Problem 1 —
Answer these questions using the abstract on bioaerosol impactors:
(a) Over what range of flow rates was the sampler operated?
(b) Which two fungal species served as test particles?
(c) At 30 L/min, about how large was the difference in collection efficiency between biological and non-biological test particles?
Problem 2 — Recast the abstract on bioaerosol impactors, the paragraph beginning "Calibration and performance evaluations", as a short bulleted list that keeps its main facts.

Provided passage —
Collection of Bioaerosol Particles by Impaction: Effect of Fungal Spore Agglomeration and Bounce

Abstract

Calibration and performance evaluations of bioaerosol impactors are usually conducted with non-biological test aerosols, such as polydisperse liquid oleic acid particles or monodisperse solid polystyrene latex (PSL) particles. This study was undertaken to investigate to what degree surface properties and agglomeration of bioaerosol particles may result in different performance characteristics of impactors. The single-stage impaction of biological and non-biological particles on a sticky surface was studied utilizing Air-O-Cell sampling cassettes that are widely used to collect airborne fungal spores. The aerosol concentrations upstream and downstream of the sampler were measured with an aerodynamic particle size spectrometer. The collection efficiency was determined for the sampler operating at different flow rates ranging from 10 to 30 L/min. The tests were performed with aerosol particles of about 1 to 4 μm in diameter, including two fungal species of different surface properties (Penicillium brevicompactum and Penicillium melinii), and two types of non-biological aerosols (oleic acid and PSL). The 50% cut-off sizes determined experimentally with non-biological particles differed from the theoretical predictions by 11% or less. The data obtained with biological test particles, however, were found to show higher (at low sampling flow rates) or lower (at high flow rates) collection efficiencies than determined through the use of conventional non-biological test particles. E.g., at 30 L/min, the difference is about 50%. The differences were attributed to the presence of spore aggregates and their possible deaggregation during impaction. Inertial impaction, deaggregation, and bounce of fungal spores from the collection surface were studied experimentally and estimated theoretically utilizing experimental data on the percentages of singlets, doublets and triplets in specific bioaerosols. It is concluded that the calibration and performance of bioaerosol impactors may strongly depend on the surface characteristics, initial percentage of aggregates, and deaggregation rate of the specific bioaerosol particles being sampled.

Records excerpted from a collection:
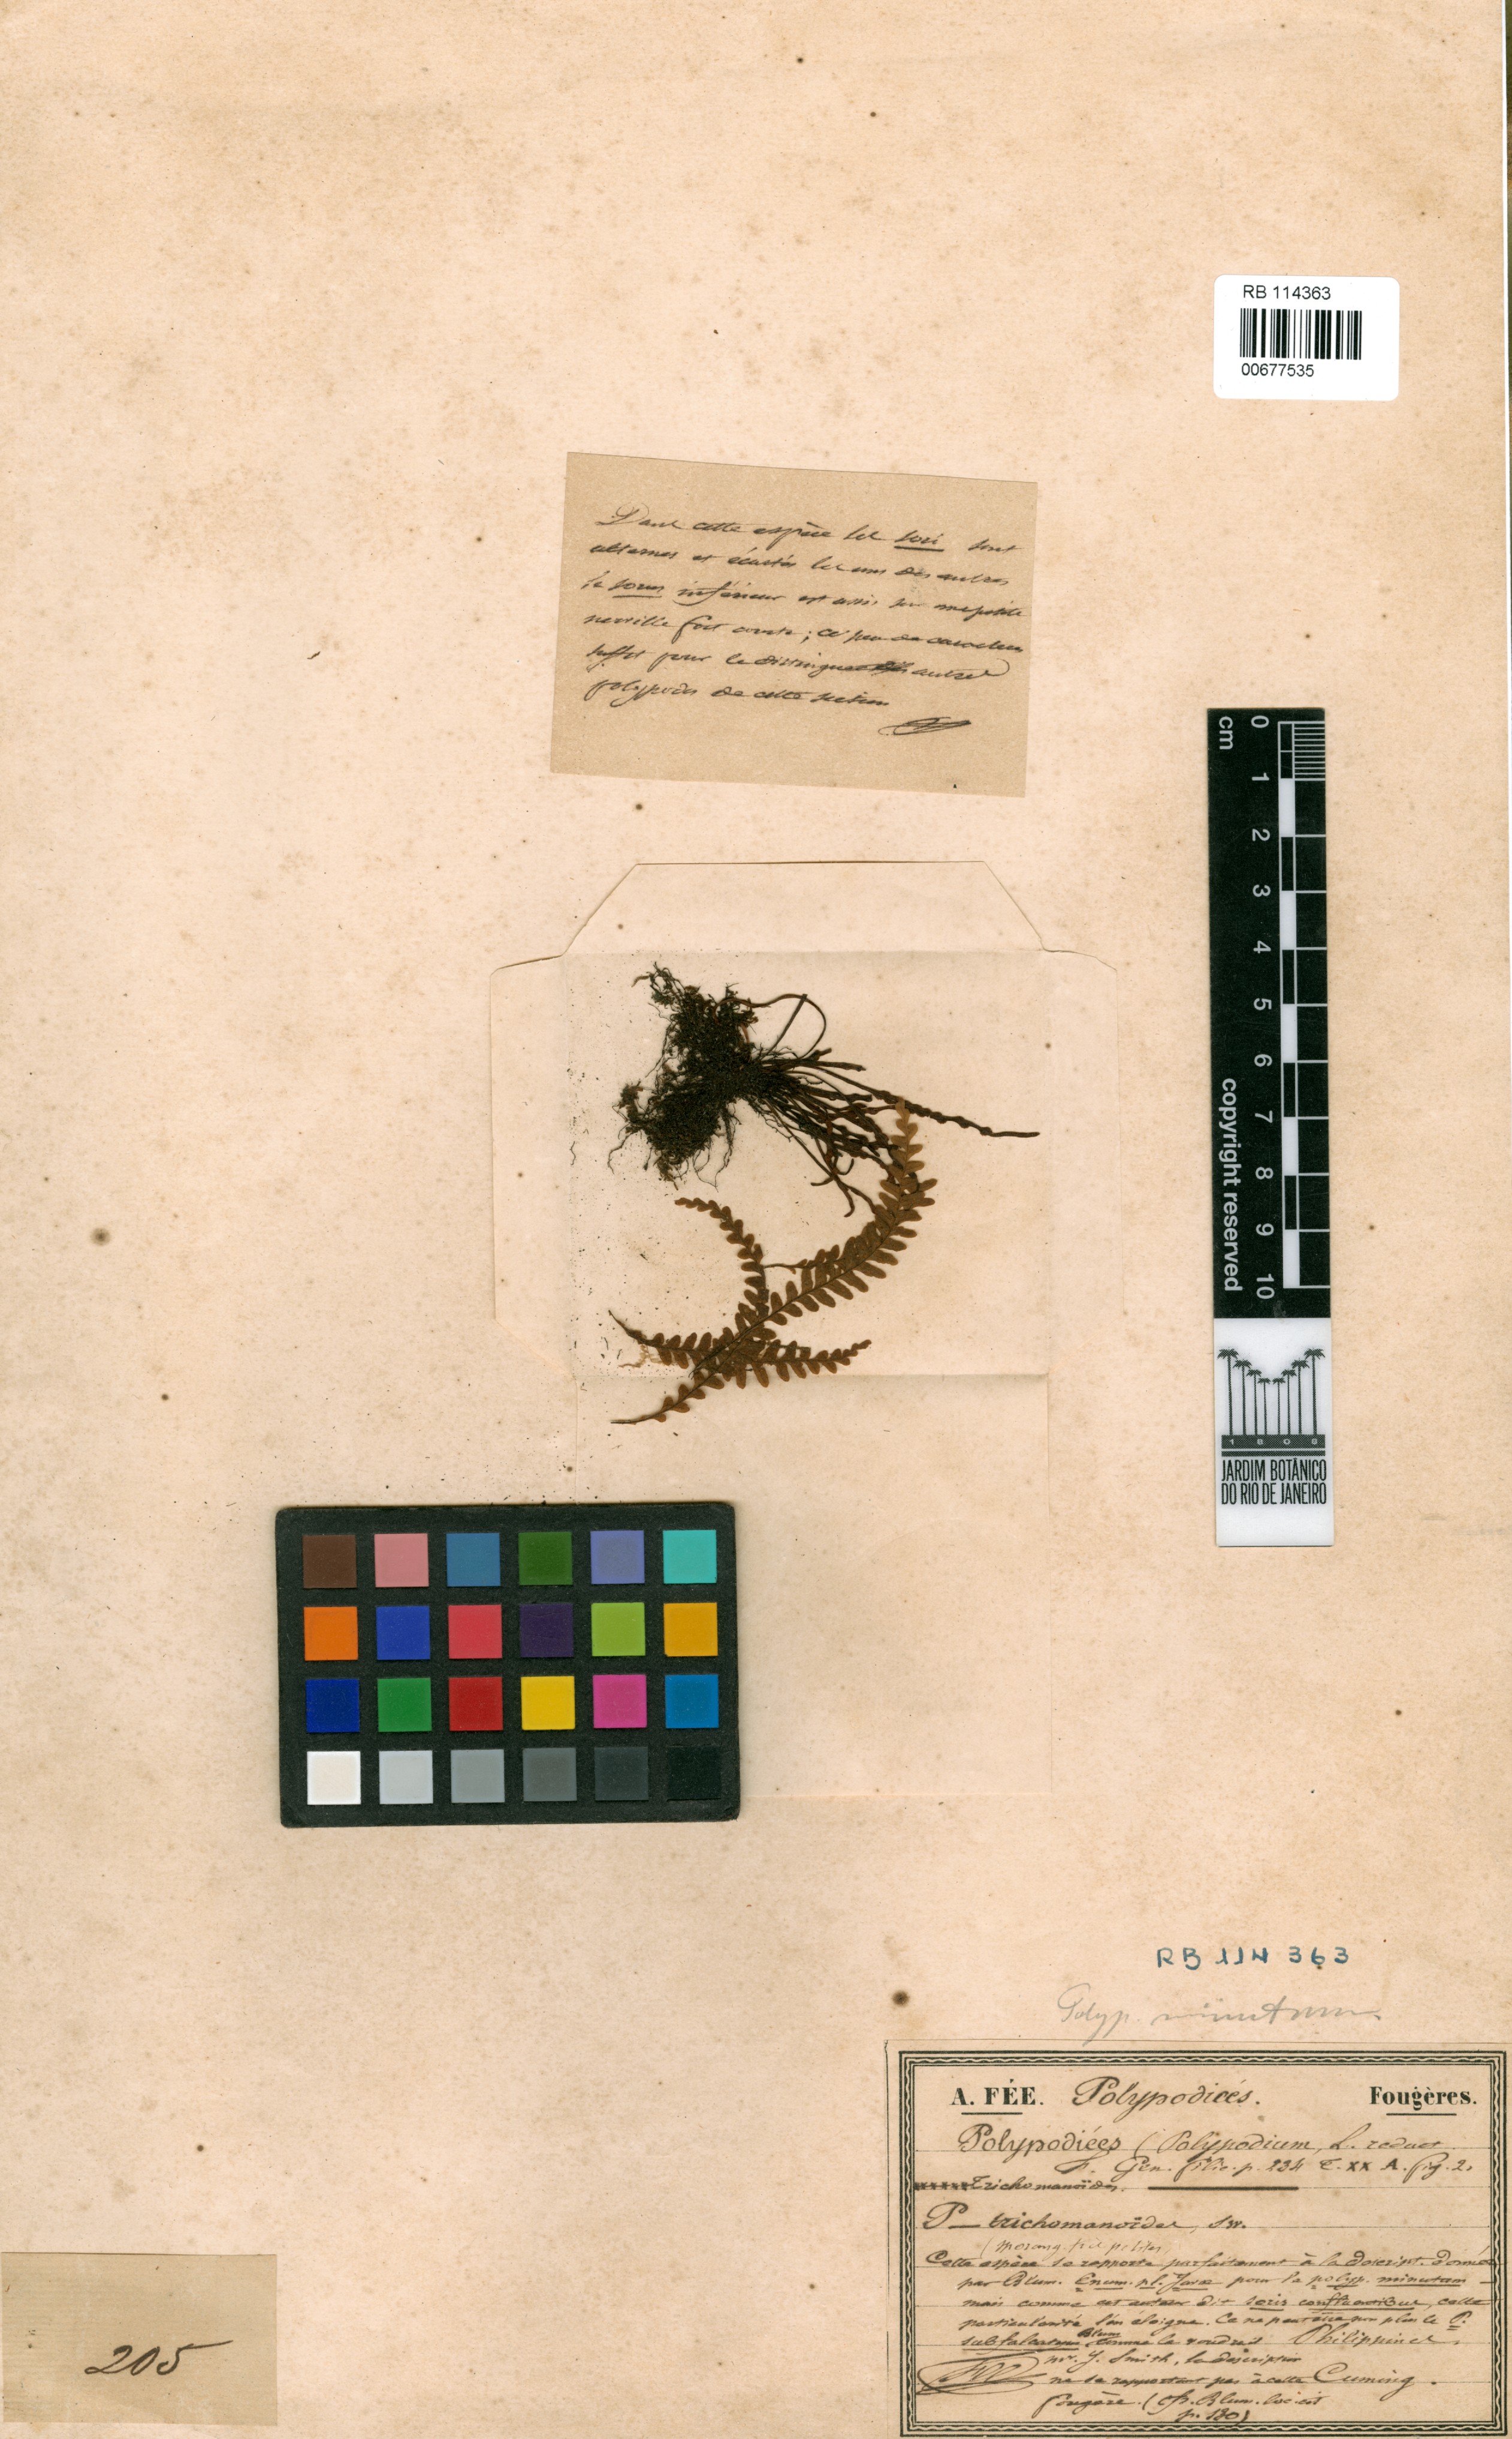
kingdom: Plantae
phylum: Tracheophyta
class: Polypodiopsida
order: Polypodiales
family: Polypodiaceae
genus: Tomophyllum
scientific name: Tomophyllum minutum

Output 1 —
(a) From 10 to 30 L/min.
(b) Penicillium brevicompactum and Penicillium melinii.
(c) About 50%.

Output 2 —
- Bioaerosol impactors are usually calibrated and evaluated with non-biological test aerosols, such as liquid oleic acid or solid polystyrene latex (PSL) particles.
- The study examined how the surface properties and agglomeration of bioaerosol particles change impactor performance.
- Single-stage impaction on a sticky surface was tested with Air-O-Cell sampling cassettes. An aerodynamic particle size spectrometer measured concentrations upstream and downstream of the sampler at flow rates from 10 to 30 L/min.
- Test particles were about 1 to 4 μm in diameter: two fungal species (Penicillium brevicompactum and Penicillium melinii) and two non-biological aerosols (oleic acid and PSL).
- Cut-off sizes at 50% found with non-biological particles were within 11% of theoretical predictions.
- Biological particles showed higher collection efficiencies at low flow rates and lower ones at high flow rates. At 30 L/min the difference was about 50%.
- These differences were attributed to spore aggregates and their possible deaggregation during impaction. Impaction, deaggregation and bounce were studied experimentally and estimated theoretically from the percentages of singlets, doublets and triplets.
- Conclusion: impactor calibration and performance may depend strongly on the surface characteristics, initial percentage of aggregates and deaggregation rate of the particles sampled.